←back to thread

PRC Targeting of Commercial Telecommunications Infrastructure

(www.fbi.gov)
286 points 2OEH8eoCRo0 | 2 comments | 14 Nov 24 00:59 UTC | HN request time: 0.646s | source
Show context
clwg ◴[14 Nov 24 02:45 UTC] No.42132630[source]
I was working with MISP[0], an open-source threat intelligence sharing platform, and came across a really interesting dataset from the Australian Strategic Policy Institute on China's technology research institutions[1]. I liked the data so much I built a quick cross-filter visualization on top of it to help explore it[2].

The data offers a fairly comprehensive and interesting perspective on China's research priorities and organization, I can't speak to the effectiveness of the programs themselves, but it does make me concerned that we are falling far behind in many areas, including cyber security.

[0] https://www.misp-project.org/

[1] https://raw.githubusercontent.com/MISP/misp-galaxy/refs/head...

[2] https://www.layer8.org/8541dd18-ff05-4720-aac7-1bd59d3921dd/

replies(5): >>42132801 #>>42133485 #>>42134891 #>>42137891 #>>42143837 #
acheong08 ◴[14 Nov 24 03:17 UTC] No.42132801[source]
> we are falling far behind in many areas, including cyber security

In terms of quantity and quality of talent, I don't think the western world would fall behind China, especially with their strict control of information. Most people there will have difficulty independently learning about cybersecurity.

The difference is that most talent is captured by the private sector with higher compensation or bounties. Meanwhile, China can very easily compel anyone they need into the government so the % utilization on outward attacks is probably higher.

replies(10): >>42132860 #>>42132946 #>>42133034 #>>42133113 #>>42133133 #>>42133189 #>>42133488 #>>42133564 #>>42133646 #>>42135370 #
equestria ◴[14 Nov 24 03:40 UTC] No.42132946[source]
> especially with their strict control of information. Most people there will have difficulty independently learning about cybersecurity.

I'm puzzled by this assertion. I know quite a few self-taught infosec folks who grew up there. China is not North Korea. The government, by and large, doesn't monitor what you're doing day-to-day, unless you're a political activist or some other "undesirable". The Great Firewall doesn't stop you from accessing infosec content; and in any case, the use of VPNs is prevalent among techies.

To be fair, the parent's claim that China is "ahead" in infosec also feels like fearmongering. The one thing that's true for China is that their government has far fewer qualms about hacking Western infrastructure to get dirt on dissidents, steal IP, and so on. But that's a matter of ethics and law, not tech.

replies(2): >>42133383 #>>42133847 #
PittleyDunkin ◴[14 Nov 24 05:30 UTC] No.42133383[source]
> The one thing that's true for China is that their government has far fewer qualms about hacking Western infrastructure to get dirt on dissidents, steal IP, and so on. But that's a matter of ethics and law, not tech.

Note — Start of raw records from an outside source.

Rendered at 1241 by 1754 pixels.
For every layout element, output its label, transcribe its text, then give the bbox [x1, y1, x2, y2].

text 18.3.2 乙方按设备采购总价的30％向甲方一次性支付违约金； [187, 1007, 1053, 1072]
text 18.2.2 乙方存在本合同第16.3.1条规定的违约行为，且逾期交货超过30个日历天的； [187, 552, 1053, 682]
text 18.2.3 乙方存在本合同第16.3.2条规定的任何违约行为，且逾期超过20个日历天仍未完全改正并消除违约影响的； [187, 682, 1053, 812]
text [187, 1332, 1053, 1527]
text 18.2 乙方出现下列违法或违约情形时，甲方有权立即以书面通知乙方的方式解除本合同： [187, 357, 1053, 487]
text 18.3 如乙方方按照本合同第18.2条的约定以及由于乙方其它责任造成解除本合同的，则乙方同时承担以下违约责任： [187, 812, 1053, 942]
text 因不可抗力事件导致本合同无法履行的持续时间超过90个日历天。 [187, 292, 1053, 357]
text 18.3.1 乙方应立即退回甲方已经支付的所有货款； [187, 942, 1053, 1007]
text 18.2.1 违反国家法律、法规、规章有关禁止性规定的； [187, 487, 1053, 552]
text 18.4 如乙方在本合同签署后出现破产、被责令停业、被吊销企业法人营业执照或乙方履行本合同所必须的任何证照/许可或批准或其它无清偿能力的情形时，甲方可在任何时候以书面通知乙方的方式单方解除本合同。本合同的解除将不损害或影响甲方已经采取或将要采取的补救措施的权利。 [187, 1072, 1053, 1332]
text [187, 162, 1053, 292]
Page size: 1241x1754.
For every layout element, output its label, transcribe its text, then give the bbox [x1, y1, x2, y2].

As opposed to the DoD, which strictly fights for freedom, liberty, and democracy?

replies(1): >>42137728 #
1. equestria ◴[14 Nov 24 16:20 UTC] No.42137728[source]
> As opposed to the DoD, which strictly fights for freedom, liberty, and democracy?

Yes, the whataboutism is unwarranted here. The US government is no angel, but is far more constrained in this regard. The bar to become "the enemy of the state" is much higher - for example, your comment won't get you in trouble here. The US government also wouldn't, say, hack Spotify and snoop on their business plans to prop up a competing US startup - something that is commonplace with the Chinese intelligence apparatus.

replies(1): >>42140761 #
2. PittleyDunkin ◴[14 Nov 24 20:21 UTC] No.42140761[source]
> The bar to become "the enemy of the state" is much higher - for example, your comment won't get you in trouble here.

I think you're drastically overestimating the effect of being sarcastic about jingoistic rhetoric on the chinese internet. I imagine China, much like the DoD, is quite proud of their ability to penetrate systems and cause havoc.

> The US government also wouldn't, say, hack Spotify and snoop on their business plans to prop up a competing US startup - something that is commonplace with the Chinese intelligence apparatus.

I can't imagine there's much worth taking from Spotify. Meanwhile, if you think the US won't steal technology from China when there's something worth stealing, you're a massive fool.